The study featured 766 patients undergoing coronary angiography (CAG) or percutaneous coronary interventions (PCI) between January and May 2017. The individuals were randomly assigned to three groups:

  • 255 patients were given a sterile, disposable, lead-free shield, called the “RADPAD.”
  • 256 used a sham protective shield group.
  • 255 did not use any pad.

“This prospective, large-scale, sham-controlled, randomized study shows that the use of a lightweight, disposable, sterile shield attenuates the relative operators’ radiation exposure with 20 percent compared with conventional safety measures in CAG and PCI,” wrote Vlastra et al. “In addition, the use of RADPAD resulted in a 44 percent reduction of relative operator exposure compared with a sham shield in this study. This effect is consistent during different types of procedures.”
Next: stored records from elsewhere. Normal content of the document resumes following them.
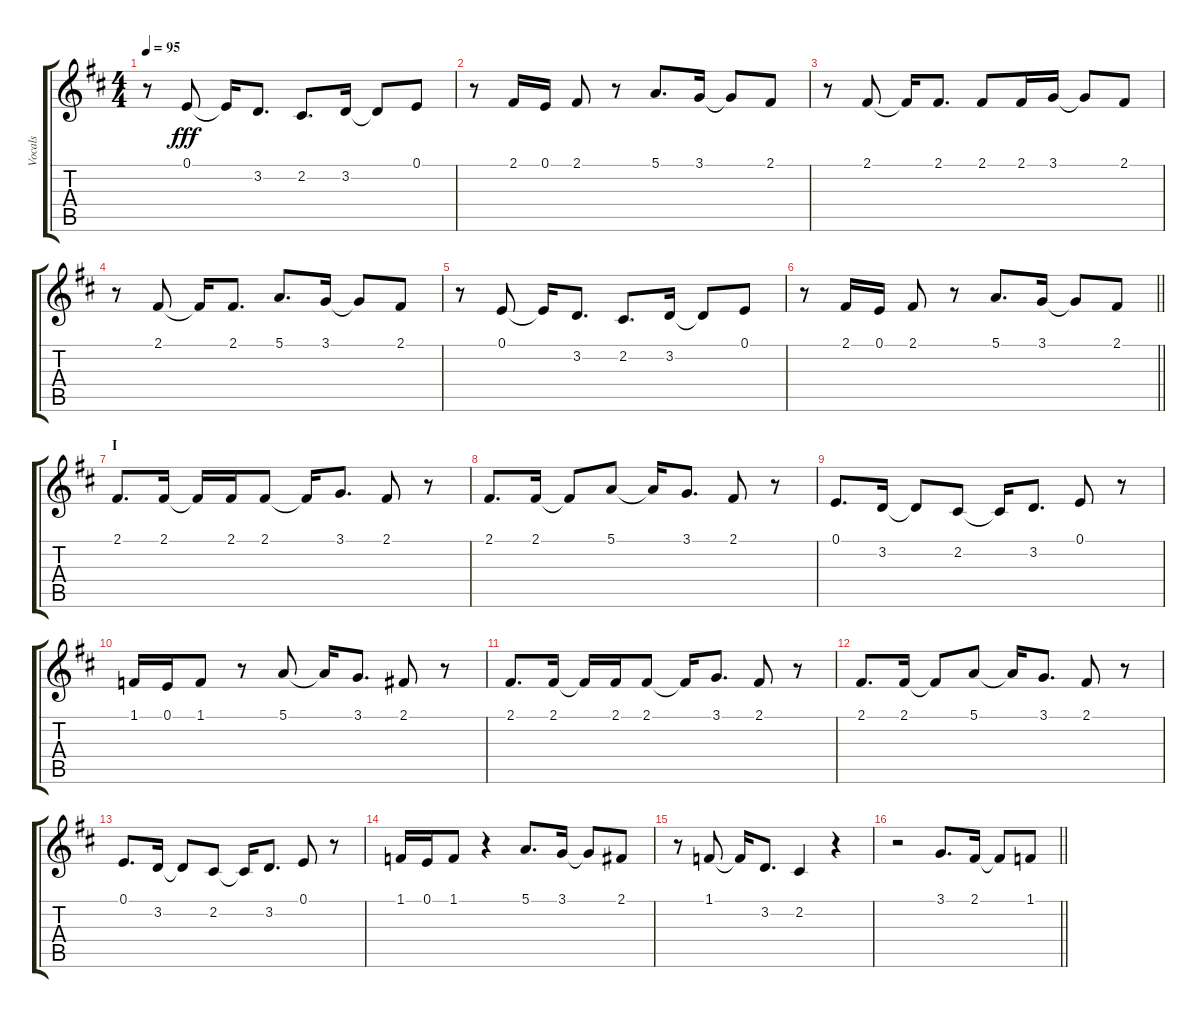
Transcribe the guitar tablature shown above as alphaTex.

\track ("Vocals" "Vocals") {instrument voiceoohs}
\staff {score tabs}
\tuning (E4 B3 G3 D3 A2 E2) {hide}
\ts (4 4)
\tempo 95
\clef g2
\ks d
r.8{dy fff} 0.1.8 0.1{t}.16 3.2.8{d} 2.2.8{d} 3.2.16 3.2{t}.8 0.1.8 |
r.8 2.1.16 0.1.16 2.1.8 r.8 5.1.8{d} 3.1.16 3.1{t}.8 2.1.8 |
r.8 2.1.8 2.1{t}.16 2.1.8{d} 2.1.8 2.1.16 3.1.16 3.1{t}.8 2.1.8 |
r.8 2.1.8 2.1{t}.16 2.1.8{d} 5.1.8{d} 3.1.16 3.1{t}.8 2.1.8 |
r.8 0.1.8 0.1{t}.16 3.2.8{d} 2.2.8{d} 3.2.16 3.2{t}.8 0.1.8 |
\barLineRight lightlight
r.8 2.1.16 0.1.16 2.1.8 r.8 5.1.8{d} 3.1.16 3.1{t}.8 2.1.8 |
\section ("" "I")
2.1.8{d} 2.1.16 2.1{t}.16 2.1.16 2.1.8 2.1{t}.16 3.1.8{d} 2.1.8 r.8 |
2.1.8{d} 2.1.16 2.1{t}.8 5.1.8 5.1{t}.16 3.1.8{d} 2.1.8 r.8 |
0.1.8{d} 3.2.16 3.2{t}.8 2.2.8 2.2{t}.16 3.2.8{d} 0.1.8 r.8 |
1.1.16 0.1.16 1.1.8 r.8 5.1.8 5.1{t}.16 3.1.8{d} 2.1.8 r.8 |
2.1.8{d} 2.1.16 2.1{t}.16 2.1.16 2.1.8 2.1{t}.16 3.1.8{d} 2.1.8 r.8 |
2.1.8{d} 2.1.16 2.1{t}.8 5.1.8 5.1{t}.16 3.1.8{d} 2.1.8 r.8 |
0.1.8{d} 3.2.16 3.2{t}.8 2.2.8 2.2{t}.16 3.2.8{d} 0.1.8 r.8 |
1.1.16 0.1.16 1.1.8 r.4 5.1.8{d} 3.1.16 3.1{t}.8 2.1.8 |
r.8 1.1.8 1.1{t}.16 3.2.8{d} 2.2.4 r.4 |
\barLineRight lightlight
r.2 3.1.8{d} 2.1.16 2.1{t}.8 1.1.8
Additionally, the researchers found radiation exposure for patients with the sham pad was higher than those with no pad.

“It is hypothesized that the presence of a radiation protection shield such as the RADPAD induces a sense of security and may reduce the operator’s tendency to maintain an appropriate distance from the scatter radiation produced by the patient,” the authors wrote. “This false sense of security in the [sham group] might explain why the RADPAD is associated with a two-fold higher relative exposure reduction in the [sham group] compared with the [no pad] group.”

The study received funding from Philips and Worldwide Innovations & Technologies.